The TTIP is indeed one of the major priority markets for our European footwear, with a population of 314 million consumers and a GDP per capita of 50.000 USD. Consequently the CEC is closely following the negotiations with the European Commission in order that the future agreement does not imply restrictions or less favourable conditions to our footwear.
Both the US and the EU have been quite opened and have organised sessions with their respective stakeholders, but it will be difficult that all sectors in both parts of the Atlantic are satisfied with all the clauses, and some compromises will be required.
The European footwear main requests are:
- To low and progressively eliminate the import tariffs into US, which average is currently 37.5 % in comparison to the 8% or 17% when importing into the EU.
- To maintain the Change of Tariff Heading (CTH) for determining the preferential origin. In the US, the rules of origin for footwear follow the principle of 55% value added for determining the preferential origin, and we believe that such parameter can be subject to critical interventions by customs authorities, and can cause misinterpretation and/ or arbitrary decisions by the controllers.
- To review the US “Fur Products Labelling Act” for full traceability that imposes too many requirements in the product labelling.
- To simplify US paperwork and clearance documentation, in particular the Interim Footwear Invoice, a very complicated questionnaire, especially for SMEs.

9. The European Union has not reacted to the crisis by closing markets, but instead has kept its capacity to conclude and implemented trade agreements, such as the recent Free Trade Agreement with South Korea, and the ongoing negotiations to implement a Trade Agreement with Vietnam and Singapore. However, other regions / countries tend to impose more restrictions to free trade as a reaction to crisis. Do you fear the increase of restrictive measures and its impact on the world trade? And what can be the impact for European countries and the European footwear industry?
To close our markets will never help our industries. It is completely the wrong approach. As I mention before, there is a potential for our products in third countries, and a proof is that exports continue to increase in our sector despite of the crisis. The CEC does not want a protected EU market, but we hope that policy makers like the WTO and the EU will help us to reach the elimination of restrictions.

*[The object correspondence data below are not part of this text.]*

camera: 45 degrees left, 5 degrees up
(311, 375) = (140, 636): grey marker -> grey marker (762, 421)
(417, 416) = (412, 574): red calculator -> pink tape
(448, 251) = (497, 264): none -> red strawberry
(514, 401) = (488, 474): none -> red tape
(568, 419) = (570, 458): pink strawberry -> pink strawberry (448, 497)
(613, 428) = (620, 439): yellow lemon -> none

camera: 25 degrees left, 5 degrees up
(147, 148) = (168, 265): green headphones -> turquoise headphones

CEC defends an open worldwide market with level field conditions for all companies around the world. Of course what we do not agree is that for instance since January 2014 Vietnamese footwear benefits from the General System of Preferences. It does not make any sense. We can accept a Free Trade Agreement, even if Vietnam is not currently one of our priority markets, but the GSP should be terminated. Vietnamese footwear imports into EU have increased by 57% in February 2014 with respect to February 2013.

10. In your view, what will be the main challenges for the sector during the next few years? What priorities has CEC identified?

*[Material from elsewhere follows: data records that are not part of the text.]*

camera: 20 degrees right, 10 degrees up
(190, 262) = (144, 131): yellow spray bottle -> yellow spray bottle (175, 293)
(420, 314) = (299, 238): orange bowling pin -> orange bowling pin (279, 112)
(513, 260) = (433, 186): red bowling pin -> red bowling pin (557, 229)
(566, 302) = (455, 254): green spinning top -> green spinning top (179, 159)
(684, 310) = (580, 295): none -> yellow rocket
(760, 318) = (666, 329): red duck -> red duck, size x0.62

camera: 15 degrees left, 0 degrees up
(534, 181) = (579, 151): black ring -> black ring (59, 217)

We need to promote the sustainability and growth of our European sector. We do not want to produce quantity, but quality footwear, and for that purpose CEC has identified some topics on which to work in order to help European businesses:
1) To improve access to finance for our SMEs.
2) To open key markets, ensuring the respect of the reciprocity of treatment (i.e. US, Mercorsur, Japan, Russia, etc.).
3) More and better controls at EU borders, in order to fight products not complying with minimum safety standards, as well as counterfeiting goods.  
4) To attract young generations to work in the foowear sector in order keep the “savoir faire” of the current old generations.
5) To facilitate the collaboration between the companies in the EU in order to reach the balance between supply and demand in our sector.